Extraia do texto sobre nacionalismo evangélico a parte que começa nas palavras "Jornalista e teólogo, é" e vai até "o nacionalismo evangélico.", inclusive, sem mudar nenhuma palavra.

TRECHO FORNECIDO ▸
******************************

Jornalista e teólogo, é autor de “Quem Tem Medo dos Evangélicos?” (ed. Mundo Cristão) e coautor de “Autoridade Bíblica e Experiência no Espírito” (Thomas Nelson Brasil)

Tanto nos ataques ao Capitólio dos Estados Unidos, em 6 de janeiro de 2021, quanto na sedição em Brasília, em 8 de janeiro de 2023, os extremistas carregavam símbolos religiosos (Bíblias, cruzes e crucifixos) e realizavam rituais de oração e louvores coletivos ou individuais.

Os Estados iliberais tendem a usar a religião como uma ferramenta para consolidar o nacionalismo —como pode ser visto na Rússia, Índia, Polônia e Hungria. No entanto, o Brasil e os Estados Unidos experimentam outra forma de nacionalismo religioso: o nacionalismo evangélico.

Mulher reza em frente a batalhão da polícia durante ataques na praça dos Três Poderes, em Brasília - Antonio Cascio/Reuters

Embora os extremistas ainda sejam uma pequena porção de evangélicos, é inegável que, nos últimos anos, os populistas autoritários têm conseguido, com relativo sucesso, atrair esse público para suas agendas. Trata-se de uma mescla de fervor religioso, teorias conspiratórias, ativismo e messianismo.

******************************

Entradas salvas
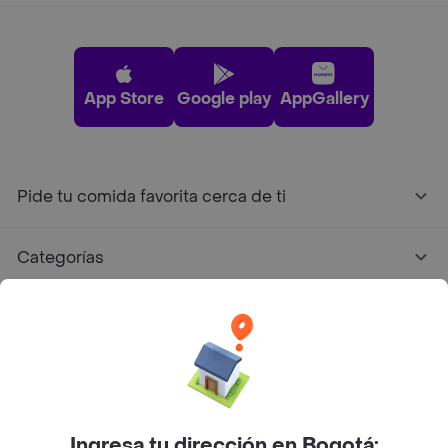
App Store
Google play
AppGallery
Pide tu comida favorita cerca de ti
Categorías
Únete a Rappi
Sobre Rappi
Facebook
Twitter
Instagram
Ingresa tu dirección en Bogotá:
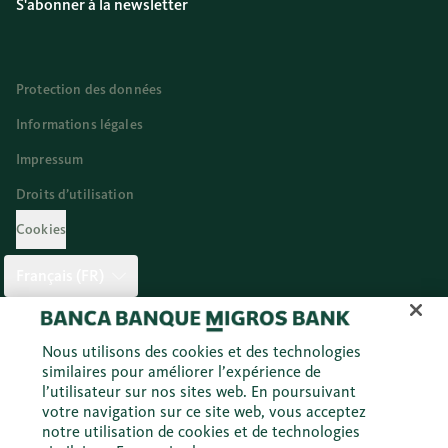
S'abonner à la newsletter
Protection des données
Informations légales
Impressum
Droits d’utilisation
Cookies
Français (FR)
Twitter
Facebook
Blog
Instagram
Youtube
Linkedi
Nous utilisons des cookies et des technologies
similaires pour améliorer l’expérience de
l’utilisateur sur nos sites web. En poursuivant
votre navigation sur ce site web, vous acceptez
© 2026 Banque Migros SA
notre utilisation de cookies et de technologies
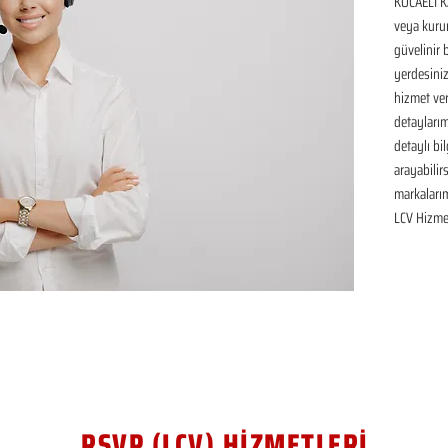
KOCAELİ K
veya kurum
güvelinir 
yerdesiniz
hizmet ver
detaylarım
detaylı bil
arayabilir
markalarım
LCV Hizmet
RSVP (LCV) HİZMETLERİ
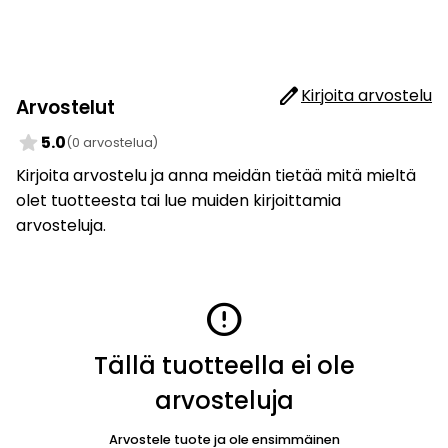
edit
Kirjoita arvostelu
Arvostelut
star
5.0
(0 arvostelua)
Kirjoita arvostelu ja anna meidän tietää mitä mieltä
olet tuotteesta tai lue muiden kirjoittamia
arvosteluja.
error
Tällä tuotteella ei ole
arvosteluja
Arvostele tuote ja ole ensimmäinen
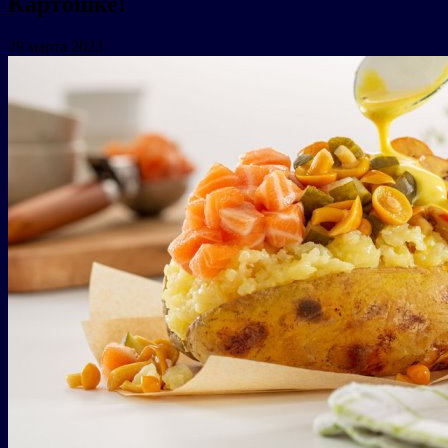
Картошке!
29 марта 2023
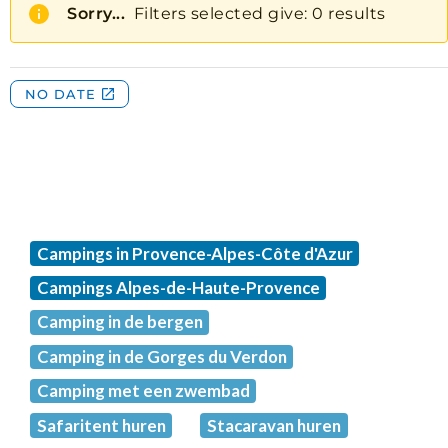
Campings in Provence-Alpes-Côte d'Azur
Campings Alpes-de-Haute-Provence
Camping in de bergen
Camping in de Gorges du Verdon
Camping met een zwembad
Safaritent huren
Stacaravan huren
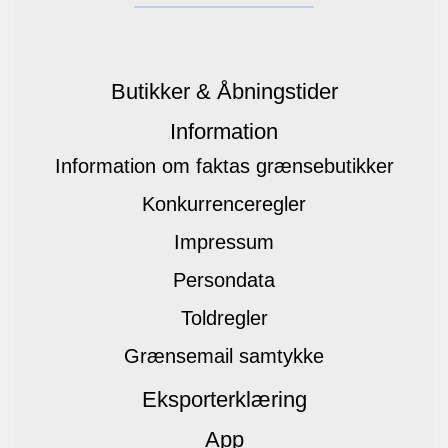
Butikker & Åbningstider
Information
Information om faktas grænsebutikker
Konkurrenceregler
Impressum
Persondata
Toldregler
Grænsemail samtykke
Eksporterklæring
App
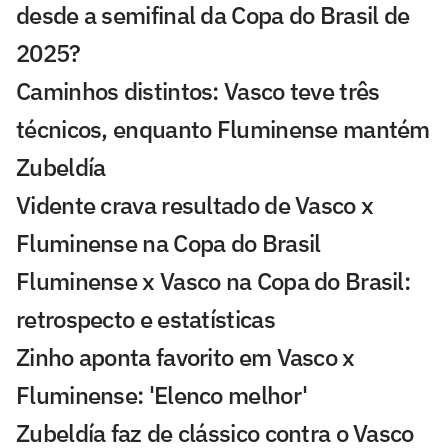
desde a semifinal da Copa do Brasil de
2025?
Caminhos distintos: Vasco teve três
técnicos, enquanto Fluminense mantém
Zubeldía
Vidente crava resultado de Vasco x
Fluminense na Copa do Brasil
Fluminense x Vasco na Copa do Brasil:
retrospecto e estatísticas
Zinho aponta favorito em Vasco x
Fluminense: 'Elenco melhor'
Zubeldía faz de clássico contra o Vasco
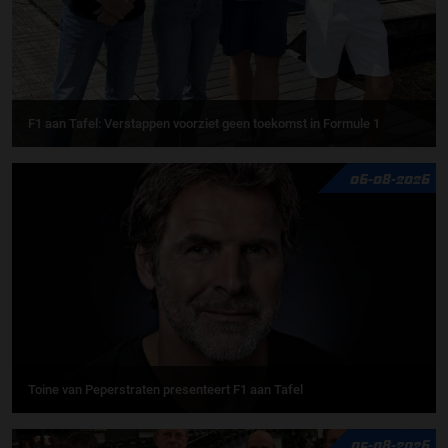
F1 aan Tafel: Verstappen voorziet geen toekomst in Formule 1
06-08-2026
Toine van Peperstraten presenteert F1 aan Tafel
05-08-2026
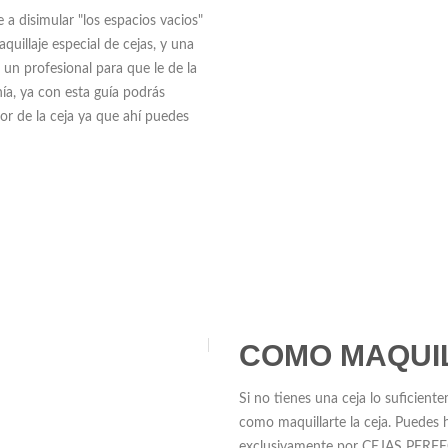
 a disimular "los espacios vacios"
uillaje especial de cejas, y una
 un profesional para que le de la
ía, ya con esta guía podrás
or de la ceja ya que ahí puedes
COMO MAQUI
Si no tienes una ceja lo suficient
como maquillarte la ceja. Pued
exclusivamente por CEJAS PER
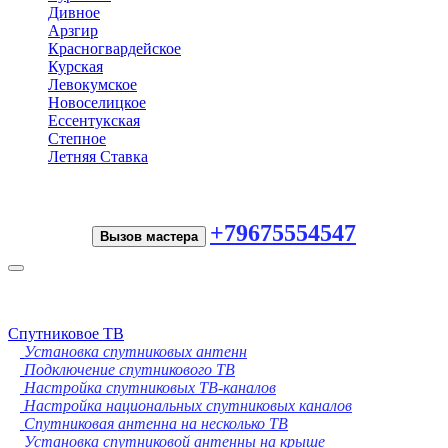
Дивное
Арзгир
Красногвардейское
Курская
Левокумское
Новоселицкое
Ессентукская
Степное
Летняя Ставка
+79675554547
Вызов мастера
Toggle
navigation
Спутниковое ТВ
Установка спутниковых антенн
Подключение спутникового ТВ
Настройка спутниковых ТВ-каналов
Настройка национальных спутниковых каналов
Спутниковая антенна на несколько ТВ
Установка спутниковой антенны на крыше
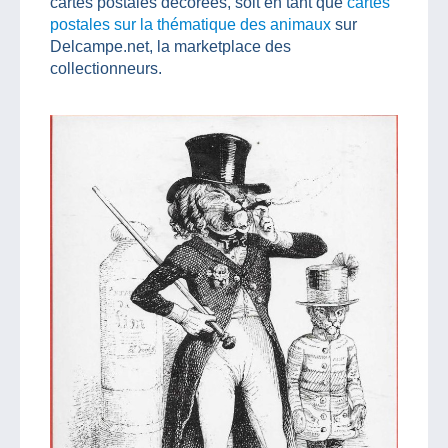
cartes postales décorées, soit en tant que
cartes
postales sur la thématique des animaux
sur
Delcampe.net, la marketplace des
collectionneurs.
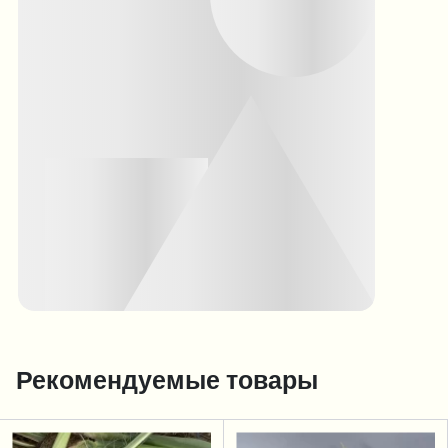
Рекомендуемые товары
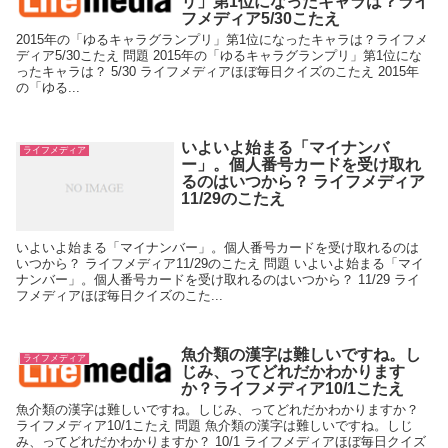
リ」第1位になったキャラは？ライ
フメディア5/30こたえ
2015年の「ゆるキャラグランプリ」第1位になったキャラは？ライフメ
ディア5/30こたえ 問題 2015年の「ゆるキャラグランプリ」第1位にな
ったキャラは？ 5/30 ライフメディアほぼ毎日クイズのこたえ 2015年
の「ゆる...
いよいよ始まる「マイナンバ
ライフメディア
ー」。個人番号カードを受け取れ
るのはいつから？ ライフメディア
11/29のこたえ
いよいよ始まる「マイナンバー」。個人番号カードを受け取れるのは
いつから？ ライフメディア11/29のこたえ 問題 いよいよ始まる「マイ
ナンバー」。個人番号カードを受け取れるのはいつから？ 11/29 ライ
フメディアほぼ毎日クイズのこた...
魚介類の漢字は難しいですね。し
ライフメディア
じみ、ってどれだかわかります
か？ライフメディア10/1こたえ
魚介類の漢字は難しいですね。しじみ、ってどれだかわかりますか？
ライフメディア10/1こたえ 問題 魚介類の漢字は難しいですね。しじ
み、ってどれだかわかりますか？ 10/1 ライフメディアほぼ毎日クイズ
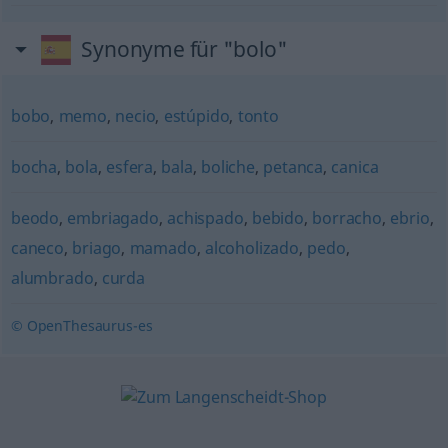
Synonyme für "bolo"
bobo
,
memo
,
necio
,
estúpido
,
tonto
bocha
,
bola
,
esfera
,
bala
,
boliche
,
petanca
,
canica
beodo
,
embriagado
,
achispado
,
bebido
,
borracho
,
ebrio
,
caneco
,
briago
,
mamado
,
alcoholizado
,
pedo
,
alumbrado
,
curda
© OpenThesaurus-es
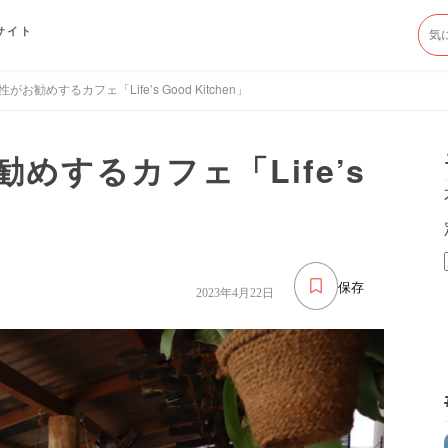
サイト
お勧めするカフェ「Life’s Good Kitchen」
めするカフェ「Life’s
保存
2023年4月22日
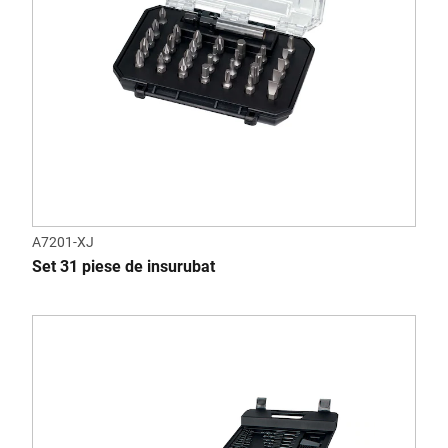
A7201-XJ
Set 31 piese de insurubat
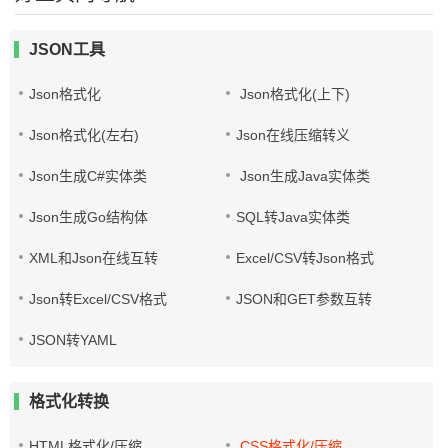
JSON工具
Json格式化
Json格式化(上下)
Json格式化(左右)
Json在线压缩转义
Json生成C#实体类
Json生成Java实体类
Json生成Go结构体
SQL转Java实体类
XML和Json在线互转
Excel/CSV转Json格式
Json转Excel/CSV格式
JSON和GET参数互转
JSON转YAML
格式化转换
HTML格式化/压缩
CSS格式化/压缩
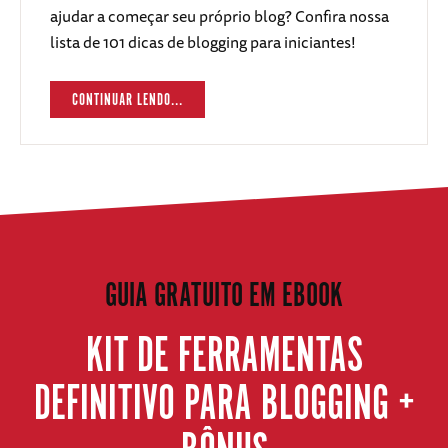
ajudar a começar seu próprio blog? Confira nossa
lista de 101 dicas de blogging para iniciantes!
CONTINUAR LENDO...
GUIA GRATUITO EM EBOOK
KIT DE FERRAMENTAS
DEFINITIVO PARA BLOGGING +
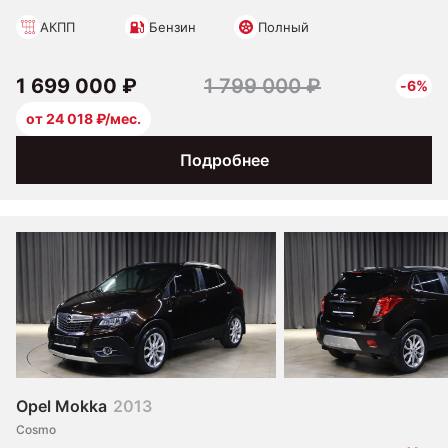
АКПП
Бензин
Полный
1 699 000 ₽
1 799 000 ₽
-6%
от 24 018 ₽/мес.
Подробнее
Opel Mokka
2013
Cosmo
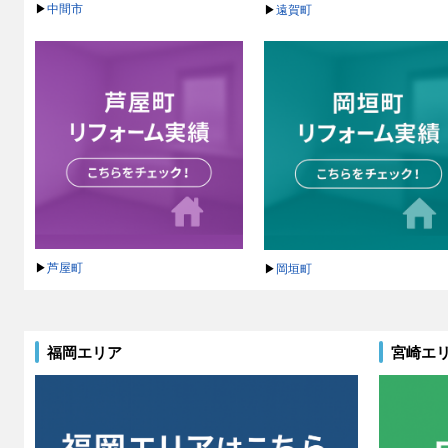
▶
中間市
▶
遠賀町
▶
芦屋町
▶
岡垣町
福岡エリア
宮崎エ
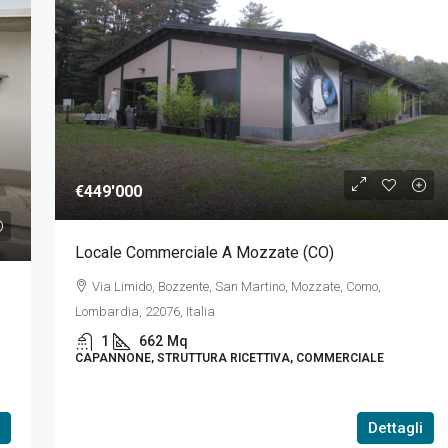
€449'000
€149'000
Locale Commerciale A Mozzate (CO)
QUADRILOCALE AL PIANO TERRA IN
Via Limido, Bozzente, San Martino, Mozzate, Como,
TRIFAMILIARE CON POSTO AUTO
rograsso, CO, Italia
Lombardia, 22076, Italia
Via Monte Rosa, Gaggino, Faloppio CO, Italia
1
662
Mq
CAPANNONE, STRUTTURA RICETTIVA, COMMERCIALE
4
1
1
85
Mq
APPARTAMENTO, RESIDENZIALE
Dettagli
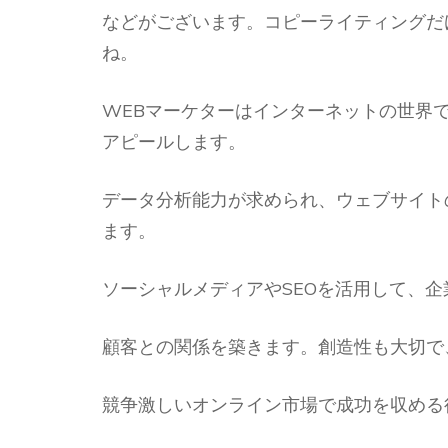
などがございます。コピーライティングだ
ね。
WEBマーケターはインターネットの世界
アピールします。
データ分析能力が求められ、ウェブサイト
ます。
ソーシャルメディアやSEOを活用して、
顧客との関係を築きます。創造性も大切で
競争激しいオンライン市場で成功を収める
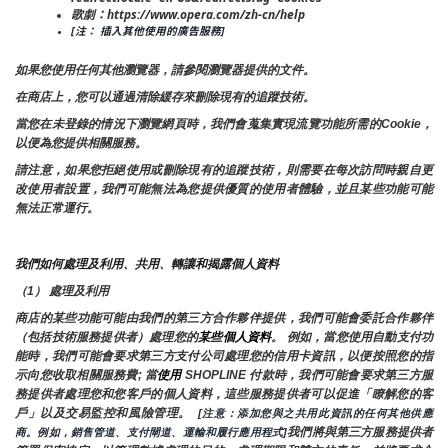
歌劇：https://www.opera.com/zh-cn/help
[注： 插入其他使用的廣告服務]
如果您使用任何其他瀏覽器，請參閱瀏覽器提供的文件。
在商店上，您可以通過清除緩存來刪除現有的追蹤技術。
當您在未登錄的情況下瀏覽網頁時，我們會蒐集實現流覽功能所需的Cookie，
以便為您提供相關服務。
請注意，如果您拒絕使用或刪除現有的追蹤技術，則需要在每次訪問時親自更
改使用者設置，我們可能無法為您提供優質的使用者體驗，並且某些功能可能
無法正常運行。
我們如何處理及利用、共用、轉讓和揭露個人資料
（1） 處理及利用
商店的某些功能可能由我們的第三方合作夥伴提供，我們可能會委託合作夥伴
（包括技術服務提供者）處理您的
某些個人資料
。 例如，當您使用自動支付功
能時，我們可能會要求第三方支付公司處理您的信用卡資訊，以便按照您的指
示向您收取相關服務費; 當
使用 
SHOPLINE 付款時，我們可能會要求第三方服
務提供者處理您和您客戶的個人資料，這些服務提供者可以促進「瞭解您的客
戶」以及交易監控和風險管理。 
 [注意：添加您與之共用此資訊的任何其他供應
我們將與第三方服務提供者
商。例如，銷售管道、支付閘道、運輸和履行應用程式]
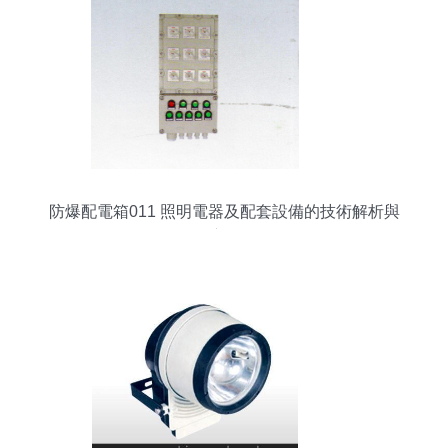
防爆配電箱011 照明電器及配套設備的技術解析與
應用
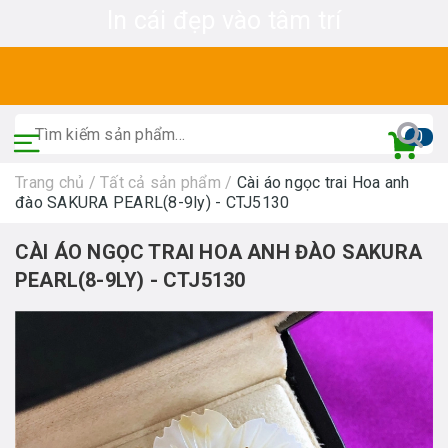
In cái đẹp vào tâm trí
0
Trang chủ
/
Tất cả sản phẩm
/
Cài áo ngọc trai Hoa anh
đào SAKURA PEARL(8-9ly) - CTJ5130
CÀI ÁO NGỌC TRAI HOA ANH ĐÀO SAKURA
PEARL(8-9LY) - CTJ5130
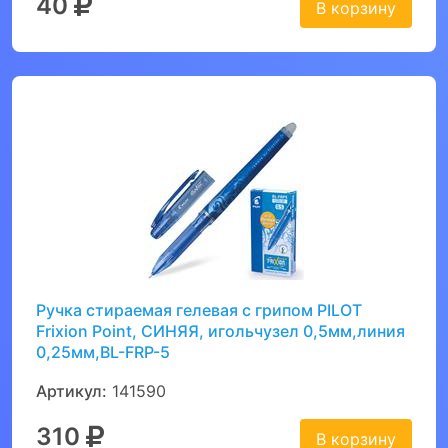
40
В корзину
Ручка стираемая гелевая с грипом PILOT
Frixion Point, СИНЯЯ, игольчузел 0,5мм,линия
0,25мм,BL-FRP-5
Артикул:
141590
310
В корзину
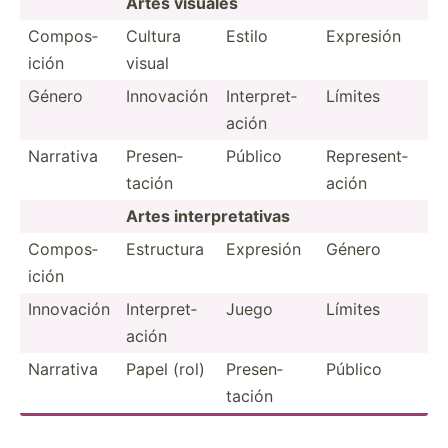
Artes visuales
Compos­
Cultura
Estilo
Expresión
ición
visual
Género
Innovación
Interp­ret­
Límites
ación
Narrativa
Presen­
Público
Repres­ent­
tación
ación
Artes interp­ret­ativas
Compos­
Estructura
Expresión
Género
ición
Innovación
Interp­ret­
Juego
Límites
ación
Narrativa
Papel (rol)
Presen­
Público
tación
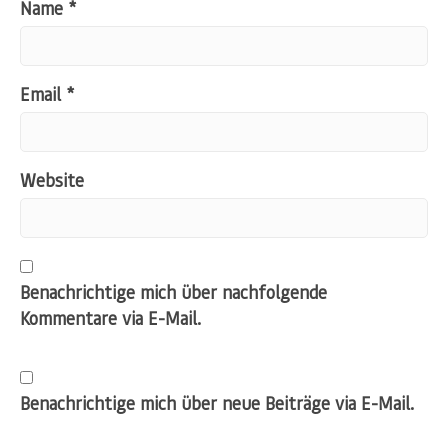
Name
*
Email
*
Website
Benachrichtige mich über nachfolgende
Kommentare via E-Mail.
Benachrichtige mich über neue Beiträge via E-Mail.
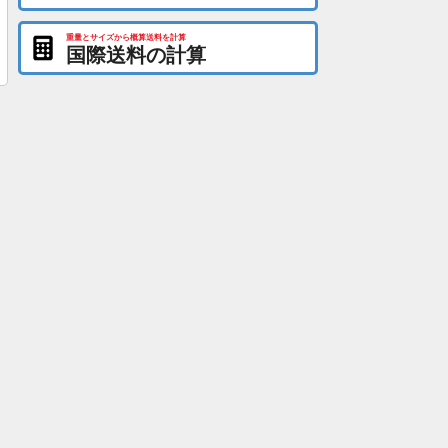
重量とサイズから概算送料を計算
国際送料の計算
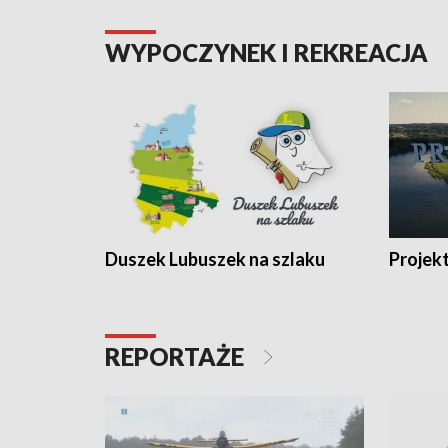
WYPOCZYNEK I REKREACJA
Duszek Lubuszek na szlaku
Projek
REPORTAŻE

******************************

RESPOSTA ESCRITA ▸
Jornalista e teólogo, é autor de “Quem Tem Medo dos Evangélicos?” (ed. Mundo Cristão) e coautor de “Autoridade Bíblica e Experiência no Espírito” (Thomas Nelson Brasil)

Tanto nos ataques ao Capitólio dos Estados Unidos, em 6 de janeiro de 2021, quanto na sedição em Brasília, em 8 de janeiro de 2023, os extremistas carregavam símbolos religiosos (Bíblias, cruzes e crucifixos) e realizavam rituais de oração e louvores coletivos ou individuais.

Os Estados iliberais tendem a usar a religião como uma ferramenta para consolidar o nacionalismo —como pode ser visto na Rússia, Índia, Polônia e Hungria. No entanto, o Brasil e os Estados Unidos experimentam outra forma de nacionalismo religioso: o nacionalismo evangélico.